However, modern-day societal culture of instant gratification—getting something now—together with GPs increasingly working part-time, has driven a wedge into continuity of care in general practice. Patients appear less concerned about which doctor they see, with being seen as soon as possible, and at their greater convenience, being more important.

Sir Denis Pereira Gray, co-author of a new study and GP researcher at the St Leonard’s Practice, said: ‘Whilst national policy makers have for years discouraged continuity, general practices can still provide good GP continuity through their internal practice organisation, for example, by using personal lists.’

Inappropriate prescribing and major adverse events a risk in dementia

Research led by the University of Exeter, published in the British Journal of General Practice, has shown that for patients with dementia, continuity of care reaps many benefits.

The researchers wanted to investigate the association between continuity of GP care and potentially inappropriate prescribing, and the incidence of adverse health outcomes, in patients with dementia.

Lead author Dr João Delgado, of the University of Exeter, said: ‘The number of people with dementia has been rising steadily, and it is now one of the leading causes of death in the UK. In the absence of a cure, long-term care is particularly important.
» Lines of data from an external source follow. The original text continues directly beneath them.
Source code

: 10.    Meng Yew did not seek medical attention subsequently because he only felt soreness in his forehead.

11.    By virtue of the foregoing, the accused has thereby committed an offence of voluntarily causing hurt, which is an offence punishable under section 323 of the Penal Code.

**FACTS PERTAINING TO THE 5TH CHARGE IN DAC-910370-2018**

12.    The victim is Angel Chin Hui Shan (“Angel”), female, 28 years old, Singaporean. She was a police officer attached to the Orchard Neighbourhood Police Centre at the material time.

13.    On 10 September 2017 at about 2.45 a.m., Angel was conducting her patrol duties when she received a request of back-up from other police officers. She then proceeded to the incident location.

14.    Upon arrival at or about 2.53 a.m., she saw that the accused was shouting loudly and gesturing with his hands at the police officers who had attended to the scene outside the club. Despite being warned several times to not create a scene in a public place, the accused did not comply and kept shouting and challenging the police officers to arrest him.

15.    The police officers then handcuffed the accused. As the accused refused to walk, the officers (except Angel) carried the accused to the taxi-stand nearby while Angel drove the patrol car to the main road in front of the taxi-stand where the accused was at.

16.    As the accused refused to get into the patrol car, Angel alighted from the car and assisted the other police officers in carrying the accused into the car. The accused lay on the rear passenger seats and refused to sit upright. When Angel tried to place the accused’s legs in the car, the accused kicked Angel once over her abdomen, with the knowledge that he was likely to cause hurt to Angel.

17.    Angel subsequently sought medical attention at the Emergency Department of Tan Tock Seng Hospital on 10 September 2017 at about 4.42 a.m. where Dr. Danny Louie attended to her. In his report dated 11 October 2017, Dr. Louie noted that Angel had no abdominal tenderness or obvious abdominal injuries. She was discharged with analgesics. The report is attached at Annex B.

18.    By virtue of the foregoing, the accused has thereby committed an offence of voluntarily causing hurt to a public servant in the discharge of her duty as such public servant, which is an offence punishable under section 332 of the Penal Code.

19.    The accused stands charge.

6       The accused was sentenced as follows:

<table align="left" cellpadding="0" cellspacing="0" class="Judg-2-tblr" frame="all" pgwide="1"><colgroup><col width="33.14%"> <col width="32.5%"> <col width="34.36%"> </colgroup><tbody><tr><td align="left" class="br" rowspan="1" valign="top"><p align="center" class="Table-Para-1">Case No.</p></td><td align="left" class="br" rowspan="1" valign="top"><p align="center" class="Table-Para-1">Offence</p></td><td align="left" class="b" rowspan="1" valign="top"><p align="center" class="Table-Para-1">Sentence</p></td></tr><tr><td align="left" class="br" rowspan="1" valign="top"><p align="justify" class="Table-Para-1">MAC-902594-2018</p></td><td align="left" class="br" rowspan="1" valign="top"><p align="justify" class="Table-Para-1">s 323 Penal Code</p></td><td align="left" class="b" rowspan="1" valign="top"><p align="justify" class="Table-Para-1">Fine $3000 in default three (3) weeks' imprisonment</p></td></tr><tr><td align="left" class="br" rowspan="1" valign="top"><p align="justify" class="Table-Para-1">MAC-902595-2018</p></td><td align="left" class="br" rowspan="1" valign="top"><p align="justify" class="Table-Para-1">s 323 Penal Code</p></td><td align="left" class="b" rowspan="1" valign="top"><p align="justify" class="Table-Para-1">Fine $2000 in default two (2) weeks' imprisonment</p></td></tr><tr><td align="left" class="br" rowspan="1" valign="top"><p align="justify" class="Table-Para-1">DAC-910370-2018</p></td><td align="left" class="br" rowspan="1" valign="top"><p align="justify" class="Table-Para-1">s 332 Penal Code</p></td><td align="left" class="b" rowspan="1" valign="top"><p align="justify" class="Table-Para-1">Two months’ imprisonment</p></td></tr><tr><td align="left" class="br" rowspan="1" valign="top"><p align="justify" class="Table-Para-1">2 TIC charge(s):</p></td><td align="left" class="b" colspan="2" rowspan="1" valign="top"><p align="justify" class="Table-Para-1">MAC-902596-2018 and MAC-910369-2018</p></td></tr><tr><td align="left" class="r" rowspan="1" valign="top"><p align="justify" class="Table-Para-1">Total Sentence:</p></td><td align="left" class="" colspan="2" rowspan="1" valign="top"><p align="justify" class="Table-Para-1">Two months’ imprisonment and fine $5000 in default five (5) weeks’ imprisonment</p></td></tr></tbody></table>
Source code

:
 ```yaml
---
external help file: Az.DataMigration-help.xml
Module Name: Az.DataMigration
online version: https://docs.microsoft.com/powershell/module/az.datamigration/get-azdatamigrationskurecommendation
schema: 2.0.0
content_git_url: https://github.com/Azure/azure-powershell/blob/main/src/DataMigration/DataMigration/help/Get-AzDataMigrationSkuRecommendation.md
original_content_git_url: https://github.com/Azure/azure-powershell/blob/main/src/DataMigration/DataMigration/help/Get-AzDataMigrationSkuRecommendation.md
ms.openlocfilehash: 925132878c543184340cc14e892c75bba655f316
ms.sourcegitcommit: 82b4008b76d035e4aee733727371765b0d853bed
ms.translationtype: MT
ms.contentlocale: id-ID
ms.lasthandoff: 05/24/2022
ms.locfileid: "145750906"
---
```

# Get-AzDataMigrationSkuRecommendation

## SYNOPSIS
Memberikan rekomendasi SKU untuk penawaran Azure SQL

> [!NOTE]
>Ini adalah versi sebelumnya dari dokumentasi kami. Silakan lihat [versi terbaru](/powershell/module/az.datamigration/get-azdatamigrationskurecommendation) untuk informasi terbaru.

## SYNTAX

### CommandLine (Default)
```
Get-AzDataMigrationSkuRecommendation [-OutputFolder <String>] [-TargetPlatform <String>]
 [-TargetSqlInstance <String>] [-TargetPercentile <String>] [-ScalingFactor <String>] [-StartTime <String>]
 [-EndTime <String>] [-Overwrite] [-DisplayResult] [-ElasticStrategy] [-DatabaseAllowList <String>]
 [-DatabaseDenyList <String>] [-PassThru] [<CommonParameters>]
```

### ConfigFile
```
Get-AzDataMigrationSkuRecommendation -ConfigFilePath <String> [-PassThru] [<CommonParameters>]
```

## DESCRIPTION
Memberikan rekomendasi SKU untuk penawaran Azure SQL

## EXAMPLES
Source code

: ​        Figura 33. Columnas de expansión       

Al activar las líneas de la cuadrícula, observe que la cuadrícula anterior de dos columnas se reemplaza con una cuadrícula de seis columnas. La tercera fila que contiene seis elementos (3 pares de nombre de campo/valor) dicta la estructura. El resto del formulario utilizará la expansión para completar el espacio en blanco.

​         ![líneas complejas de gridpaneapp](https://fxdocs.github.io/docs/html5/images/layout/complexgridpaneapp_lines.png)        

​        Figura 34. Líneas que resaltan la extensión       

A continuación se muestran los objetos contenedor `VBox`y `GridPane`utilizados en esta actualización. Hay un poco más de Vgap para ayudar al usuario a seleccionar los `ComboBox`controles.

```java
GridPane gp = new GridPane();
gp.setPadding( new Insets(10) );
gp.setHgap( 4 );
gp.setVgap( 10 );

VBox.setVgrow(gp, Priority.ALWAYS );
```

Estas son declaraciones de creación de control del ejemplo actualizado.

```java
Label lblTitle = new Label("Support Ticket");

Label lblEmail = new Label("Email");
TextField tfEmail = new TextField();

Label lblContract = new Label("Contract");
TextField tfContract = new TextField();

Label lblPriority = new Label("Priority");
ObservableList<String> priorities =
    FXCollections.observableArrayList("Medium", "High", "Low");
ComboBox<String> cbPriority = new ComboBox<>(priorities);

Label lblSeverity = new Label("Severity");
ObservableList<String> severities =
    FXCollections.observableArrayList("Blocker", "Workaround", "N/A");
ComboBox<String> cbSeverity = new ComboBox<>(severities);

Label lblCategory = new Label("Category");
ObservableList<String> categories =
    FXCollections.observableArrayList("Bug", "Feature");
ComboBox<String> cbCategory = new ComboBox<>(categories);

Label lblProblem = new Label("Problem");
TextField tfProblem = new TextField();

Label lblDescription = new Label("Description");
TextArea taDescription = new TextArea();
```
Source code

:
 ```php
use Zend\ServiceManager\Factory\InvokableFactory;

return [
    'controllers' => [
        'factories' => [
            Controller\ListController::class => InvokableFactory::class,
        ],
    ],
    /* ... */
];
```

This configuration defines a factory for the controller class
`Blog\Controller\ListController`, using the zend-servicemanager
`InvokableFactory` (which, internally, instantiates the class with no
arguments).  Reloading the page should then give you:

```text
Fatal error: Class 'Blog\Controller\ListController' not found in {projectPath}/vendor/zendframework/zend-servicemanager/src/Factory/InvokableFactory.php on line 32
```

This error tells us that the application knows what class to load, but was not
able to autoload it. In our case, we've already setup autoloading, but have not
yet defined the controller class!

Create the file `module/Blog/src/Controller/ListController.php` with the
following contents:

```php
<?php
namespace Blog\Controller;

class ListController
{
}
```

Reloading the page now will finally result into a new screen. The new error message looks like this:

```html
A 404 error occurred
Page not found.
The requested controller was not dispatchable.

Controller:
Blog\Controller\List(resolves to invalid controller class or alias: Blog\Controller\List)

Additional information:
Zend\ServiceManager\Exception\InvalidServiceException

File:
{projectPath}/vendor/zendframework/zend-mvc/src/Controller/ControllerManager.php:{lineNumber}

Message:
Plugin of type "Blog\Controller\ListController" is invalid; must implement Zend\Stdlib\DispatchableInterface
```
Treating people with dementia can be complex, because it often occurs together with other common diseases.’

Associate Director of Research at Alzheimer’s Society, Dr Richard Oakley, said: ‘For the 900,000 people living with dementia in the UK, it’s likely dementia isn’t the only condition they’re getting treatment for.’

Continuity of care reaps rewards

The researchers performed a retrospective cohort study using anonymised medical records, data coming from the Clinical Practice Research Datalink, of patients living in England, with 1 year of follow up.

Included in the study were 9324 individuals, all aged 65 years or older, who had been diagnosed with dementia at any time before the study start date (1 January 2016). The mean age of those included in the study was 84.5 years old, and 67.5% were female. In addition to dementia, 92.1% had at least one additional comorbidity, with 55.7% having three or more additional conditions.

All patients in the study had had at least three consultations from 1 January to 31 December 2015 leading up to the study start date, and during this lead-in period patients with dementia had an average of 14.5 GP consultations. Study participants were followed up for an average of 327.2 days, with 80.4% being followed up for the maximum 1 year.

For patients with dementia who were consistently seen by the same GP over the course of a year, the team found these patients were given fewer medications, and were also less likely to be given drugs associated with adverse effects, such as incontinence, drowsiness, and falls.

‘Higher levels of continuity of GP care were associated with a reduction in incidence of delirium (34.8%), incontinence (57.9%), and emergency hospital admission (9.7%)’, said the authors, when compared with those patients with dementia who had the most variation in the GPs treating them.

Dr João Delgado said: ‘Our research shows that seeing the same general practitioner consistently over time is associated with improved safe prescribing and improved health outcomes. This could have important healthcare impacts, including reduced treatment costs and care needs.’

The authors concluded that higher continuity of GP care for patients with dementia was associated with ‘safer prescribing and lower rates of major adverse events’.

NHS pressures should not be a barrier to continuity

Sir Denis Pereira Gray said: ‘These new findings show that GP continuity is associated with important benefits for patients.’

The authors emphasised how ‘increasing continuity of care for patients with dementia may help improve treatment and outcomes.’

Dr Oakley added: ‘The pandemic has put GP services under immense pressure, so while we might not be able to get consistent GP care for everyone with dementia tomorrow, policy makers should absolutely be working with the NHS to build this into their plans as we emerge from the pandemic.’